Es wird ernst heute, denn die Spitzengremien von CDU und Grüne in Nordrhein-Westfalen entscheiden bis zum frühen Abend darüber, ob sie tatsächlich gemeinsam in Koalitionsverhandlungen gehen. Schwarz-Grün gilt als wahrscheinlichste Option für die nächste Regierung in NRW. Es wäre die erste Koalition dieser Art.
Ministerpräsident Hendrik Wüst (CDU), der das Amt erst vor sieben Monaten vom gescheiterten Kanzlerkandidaten Armin Laschet übernommen hatte, könnte dann mit einem neuen Partner weiter regieren.

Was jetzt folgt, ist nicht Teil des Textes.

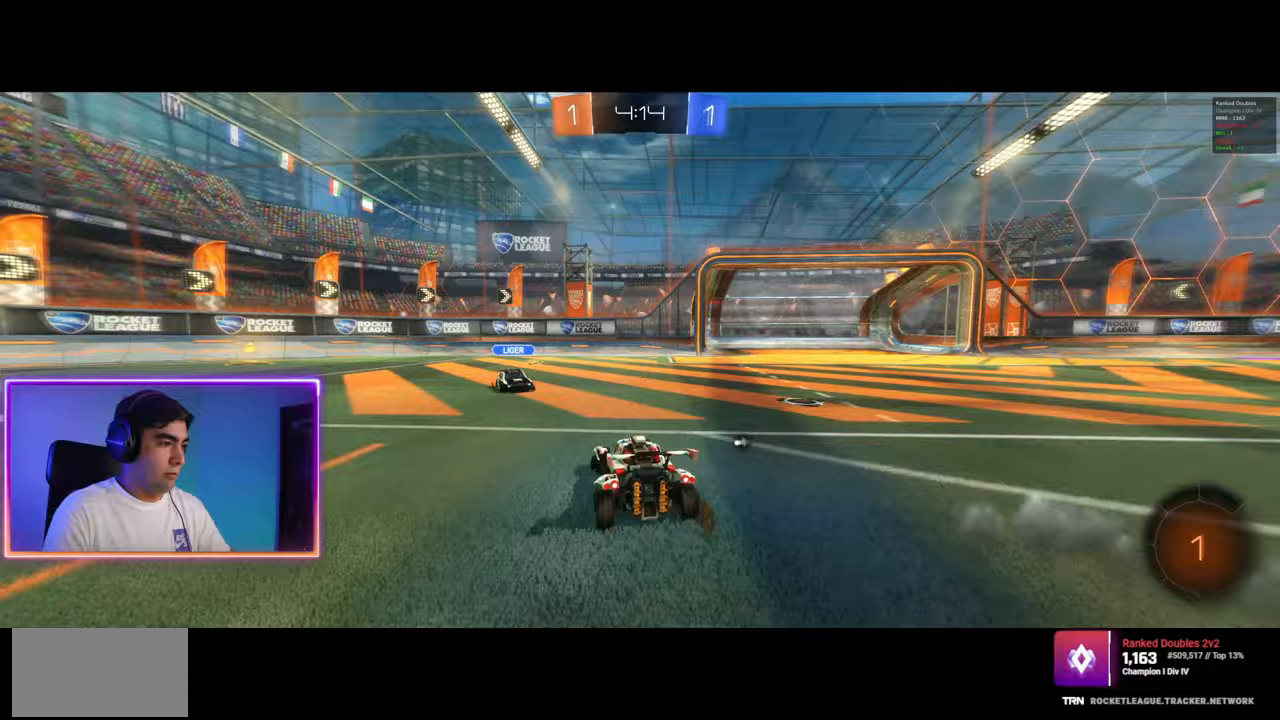
{"keys": ["a", "d", "w"], "mouse": ["left"], "events": [[67, "mouse_left", "down"], [267, "a", "up"], [300, "d", "down"], [500, "a", "down"]]}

Eckpunkte auf zwölf Seiten
CDU und Grüne hatten am Freitag ihre Sondierungsgespräche beendet und in einem zwölfseitigen Papier die Eckpunkte für eine mögliche Koalition vorgelegt. Die Delegationsrunden beider Parteien empfehlen darin die Aufnahme von Koalitionsverhandlungen.

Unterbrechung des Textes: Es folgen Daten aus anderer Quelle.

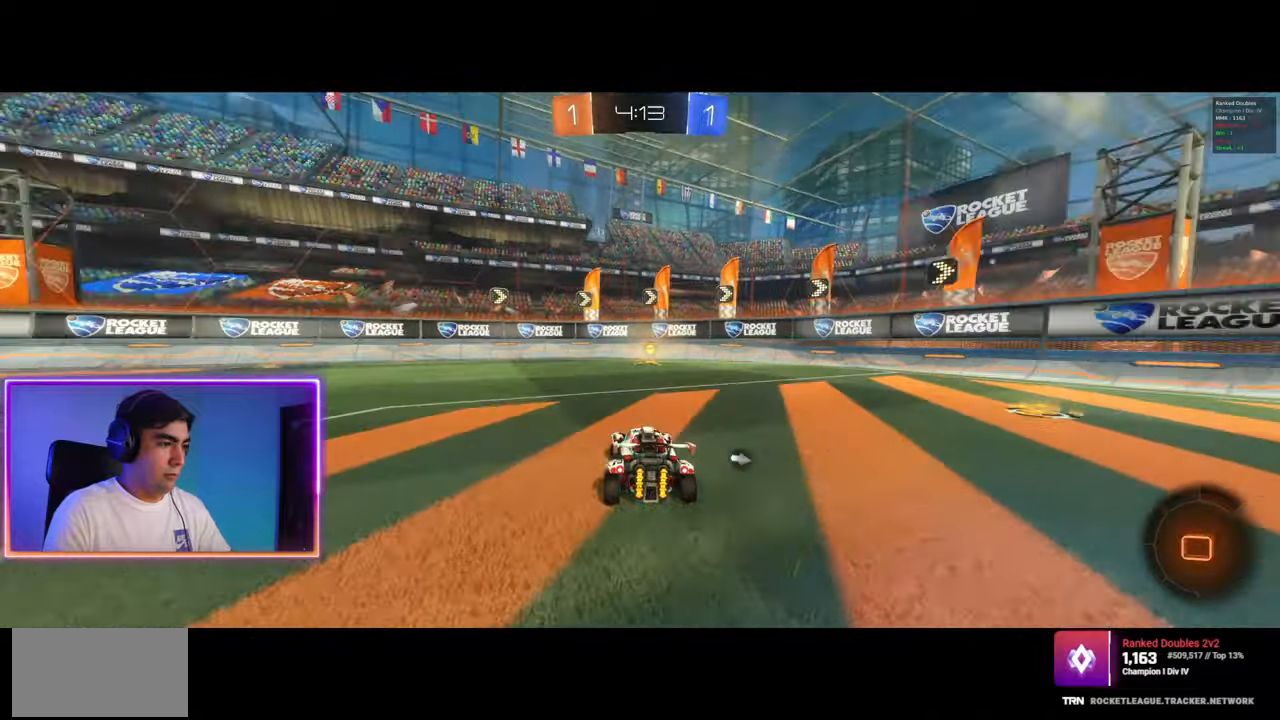
{"keys": ["w"], "mouse": [], "events": [[17, "a", "up"], [83, "space", "up"]]}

Der Schwarz-Grüne-Verhandlungsfahrplan
Die Grünen beginnen bereits um 14 Uhr mit der Sitzung des Landesparteirats. In Essen kommen dazu etwa 100 Delegierte zu einem sogenannten kleinen Parteitag zusammen.
Bei der CDU tagt der erweiterte Landesvorstand ab 16.30 Uhr. Anschließend will sich NRW-Ministerpräsident Hendrik Wüst äußern. Geplant ist das gegen 18 Uhr, dann wollen auch die Grünen fertig sein.
Politikwissenschaftler: Alternativregierung positioniert sich gegen Ampel
Das schwarz-grüne Sondierungspapier zeige deutlich: Hier positioniert sich eine Alternativregierung gegen die Ampel in Berlin, sagte Politikwissenschaftler und Publizist Albrecht von Lucke gegenüber dem WDR. "Das Papier ist keine Niederlage der CDU - sondern vielmehr die Einsicht von Wüst und der CDU, dass man grüne Positionen übernehmen muss, um ein ambitioniertes Programm umzusetzen."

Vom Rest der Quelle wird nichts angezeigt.